In a Council hearing later Tuesday, Bronx Councilwoman Pierina Sanchez called Blake a “brilliant public servant,” but said she’s concerned that her appointment comes against the backdrop of the city government’s history of “falsifying documents” and “lying to the public” about lead abatement.

“In this context, there is a lot of mistrust, and Jasmine Blake, who has been appointed as the new lead czar, was a part of that previous administration, and so the first question is: How will the administration be able to gain the public’s trust in the context of this announcement?” Sanchez asked at the hearing.

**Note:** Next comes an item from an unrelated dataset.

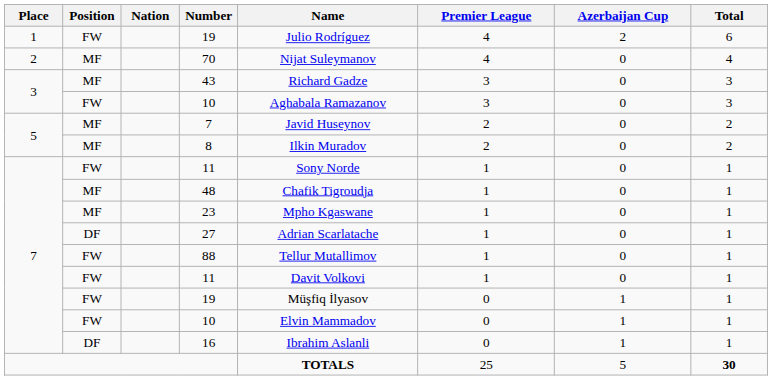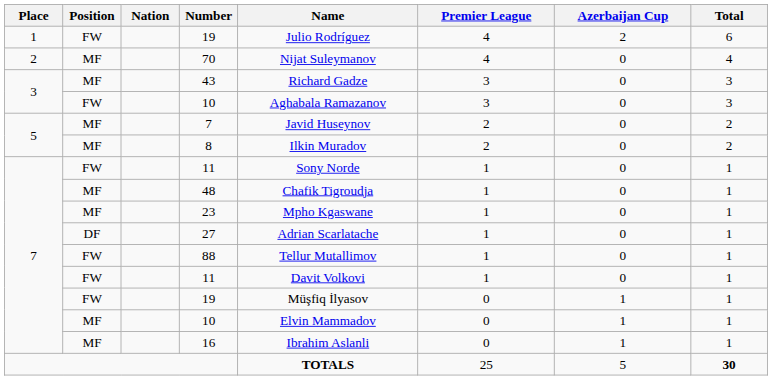7 / 10 | Position: FW -> MF
16 | Position: DF -> MF
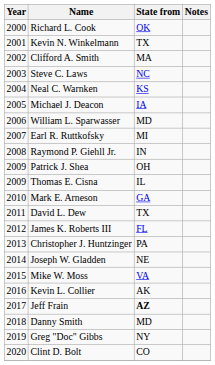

Department of Housing Preservation and Development Deputy Commissioner for Enforcement AnnMarie Santiago, whose agency plays a role in the city’s lead abatement efforts, dismissed the notion that Blake’s appointment would undermine public trust.

“The appointment of a lead czar, I think, will move us forward to continue the previous administration’s focus on lead,” Santiago told Sanchez. “You’ve referenced some scandals that have happened — we don’t need a scandal for us to keep going. I think we are fully, 100% behind this mission.”

In response to the damning findings in 2018, the de Blasio administration ramped up lead inspections at NYCHA complexes. The city also expanded screening of private apartment buildings for the hazardous metal.

Alongside the appointment of Blake, Adams’ administration released a new report showing that the number of New York City children under age 6 who tested positive for dangerous levels of lead in their bloodstreams dropped from 37,344 in 2000 to 2,557 in 2021, de Blasio’s last year in office. The report does not include rates for testing conducted since Adams took office on Jan. 1, 2022.

The report also states that, while the data show improvement over time, there is “no safe blood lead level,” and “no treatment to reverse any harm caused by an elevated blood lead level.”

In Tuesday’s hearing, Queens Councilwoman Lynn Schulman, who heads the chamber’s Health Committee, said any child testing positive for elevated blood lead levels is a failure by the city.

“The only acceptable number of lead paint exposures is zero,” she said.